Street Photography in North Essex – Clacton and Walton


I recently went with a very good friend (and fellow photographer), Jeff Turnbull, for a day of ‘street photography’ in the north Essex towns of Clacton and Walton. Not only are Clacton and Walton both seaside towns but they both also boast the presence of a pier. The idea was to go out and capture something of the spirit of the towns and the people and to record it anonymously.

Clacton you may remember is the first place in the country to elect a UKIP MP, Douglas Carswell, and it was during the period of the campaign that we visited the town.

You may be wondering what the term ‘Street Photography’ means. Well I think the best way to explain is to point you to a brief definition by photographer  Larry E Fink, I have produced this below together with a link to his web site, please do take a look he has some excellent work.

Heading for the pier


Not very friendly


Street photography Clacton


Man outside the pub Clacton main street


Fighting Seagulls (if only they were Peacocks)


Deep in Thought


Sharing a moment together!


A rare sight smoking in public!


Does he mean me?


UKIP Supporter and party member


Having fun

Street Photography: A Brief Definition 

It is a branch of realistic fine-art photography that records unposed scenes in public places (streets, parks, restaurants, stores, museums, libraries, airports; train, bus, and subway stations, etc.)

The primary subject is people, at rest or in motion, alone or with others, going about the every-day activities of life (walking, sitting, standing, waiting, reading, eating, talking, listening, laughing, daydreaming, greeting, parting, working, playing, shopping, viewing art, sightseeing, etc.).

The emphasis is not on the subject’s personal identity, as in portraiture. And unlike photojournalism, there is no news here, rather, the commonplace; although, the line between photojournalism and street photography is often blurry.

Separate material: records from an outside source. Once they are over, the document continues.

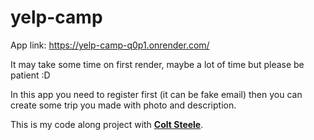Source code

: # yelp-camp

App link: https://yelp-camp-q0p1.onrender.com/

It may take some time on first render, maybe a lot of time but please be patient :D

In this app you need to register first (it can be fake email) then you can create some trip you made with photo and description.

This is my code along project with [**Colt Steele**](https://github.com/colt-steele).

The primary emphasis is on capturing a fleeting composition, a temporary arrangement of lines, forms, textures, and tones—balanced within a rigid frame. While such photographs often document clothing styles or automobile design, these details are subordinate to the artistic elements; whereas, in strict documentary photography, content is more important than artistry. In street photography, the image can be sharp or blurred and impressionistic. Many images feature strong graphic elements which—considered separately—constitute interesting geometric patterns.

Consistent with their overwhelming interest in composition, many street photographers—not all—shoot with a black and white final image in mind, eschewing color as a distraction. Another reason for this is the generally-conservative nature of the discipline. The early masters are revered and emulated, their styles and shooting techniques studied.

Some purists not only insist on shooting un-posed scenes, they attempt to compose entirely in-camera, without cropping. Finally, the tone of these images tends to be positive, celebrating life and its fleeting nature in the very act of seeing and seizing and sharing momentary beauty and meaning with the viewer.